Ahora bien, todo hay que decirlo: cada vez que notábamos incomodidad en la chica que observábamos o nos pedía que dejáramos de seguirla, nosotros salíamos por patas y volvíamos a casa. Ni siquiera buscábamos una nueva unidad de análisis, ya que habría sido de muy mal gusto. Tampoco era cuestión de causarles un problema.

Pero la cosa es que, aun así, nadie piensa en nosotros, ¡y eso no es justo! Nosotros lo único que queremos es poder realizar nuestro trabajo con tranquilidad y discreción.

Menos mal que, desde que encontré a Clea, ya no he necesitado investigar a otras mujeres. Tengo el mejor espécimen que podría pedir, y lo puedo estudiar a fondo. Y no, esa última frase no tiene ningún doble sentido, aunque lo parezca.

¡Ay, Clea! Todavía no me había terminado de recuperar del efímero beso que me había dado cuando llamé Gutts.

Él estaba con la Margareth, pero me aseguró que enseguida cogía el coche y pasaba a recogerme. Tardaría unos cinco o diez minutos.

Yo me había movido de lugar, ya no me encontraba en el bar Juan sino un par de calles más abajo, en el mismo paseo. El viejo me esperaría al final, donde el paseo peatonal se cortaba y un semáforo regulaba la circulación de los coches.
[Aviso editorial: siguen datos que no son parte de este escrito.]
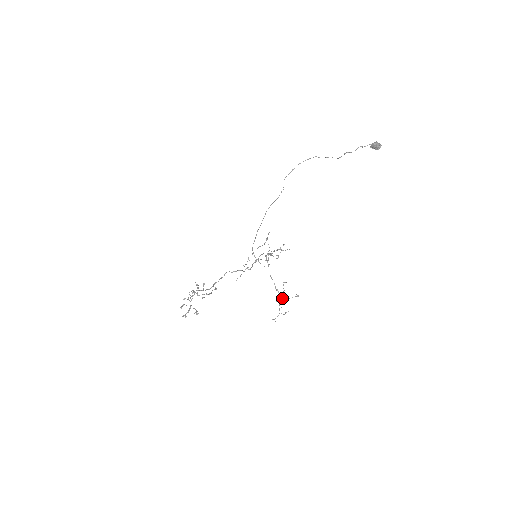
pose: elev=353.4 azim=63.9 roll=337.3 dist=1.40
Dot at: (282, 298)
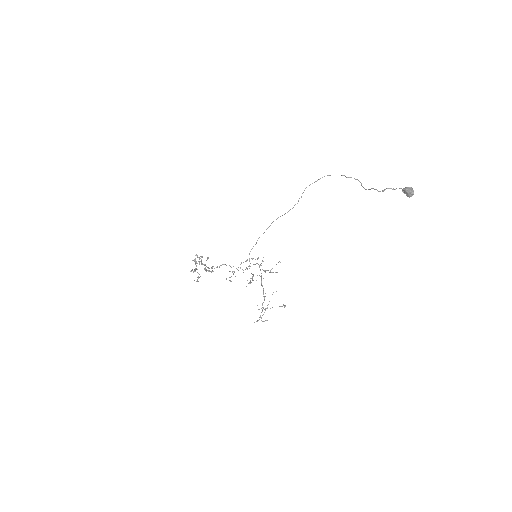
Dot at: occluded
Puesto que tardaría un rato, me detuve unos metros antes de llegar a la carretera y me senté en uno de los bancos del límite izquierdo del paseo. Desde de allí me quedé un buen rato observando a la gente, que caminaba con tranquilidad por aquellas baldosas rosadas. No puedo negar que era una parte bastante bonita de la ciudad, con plantas de todos colores y árboles decorando el largo espacio.
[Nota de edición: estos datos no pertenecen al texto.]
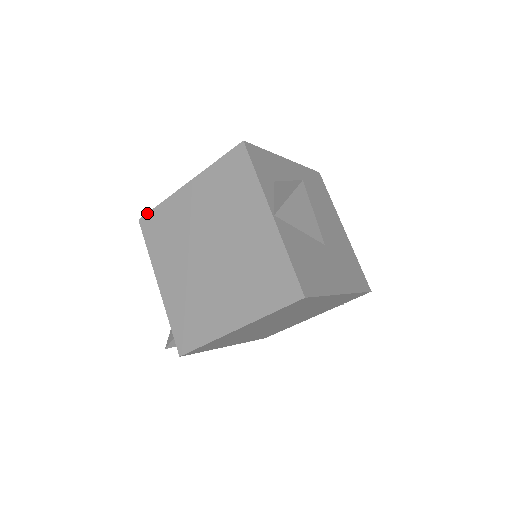
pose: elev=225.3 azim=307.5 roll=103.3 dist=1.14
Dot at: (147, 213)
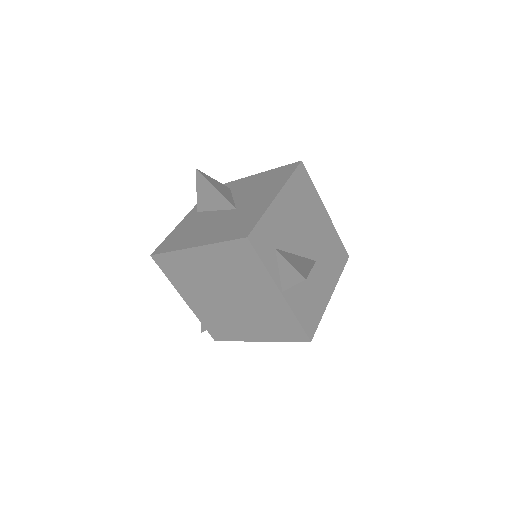
Dot at: (158, 254)
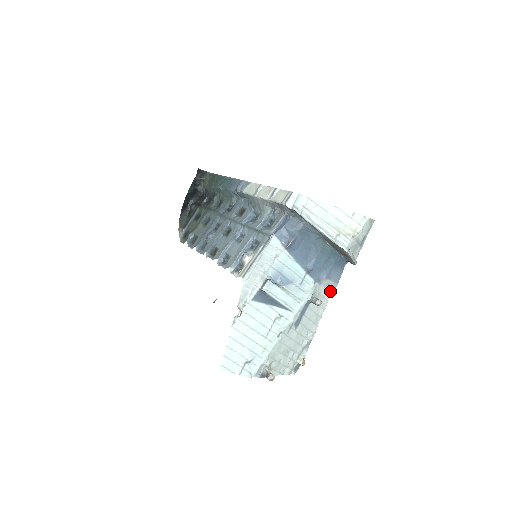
Noté que alguien se me acercaba. Se sentó a mi lado, con una cara de asco impresionante. Llevado por la curiosidad, la repasé de arriba abajo con la mirada.

¡Dios mío! ¡Qué monumento acababa de sentarse a tres centímetros de mí! Era una chica de unos veinte años, alta, de pelo largo y muy brillante, de una belleza descomunal. Sus ojos oscuros la llenaban de misterio, y sus facciones eran propias de una diosa griega. Ni siquiera aquellas gafas que llevaba, tan estrambóticas por su enorme tamaño y su forma redondeada, le ensuciaban aquel rostro maravilloso. Y qué puedo decir de su cuerpo: era incapaz de apartar la mirada de ese canalillo tan bien parido. Era hipnótica, gracias a unos pechos muy bien puestos, grandes y turgentes. Sus piernas eran larguísimas, mucho más impresionantes que las de las modelos más guapas que presumían a las revistas. Lástima que estaba sentada y no podía verle bien la cintura y el trasero, porque seguro que también eran impresionantes.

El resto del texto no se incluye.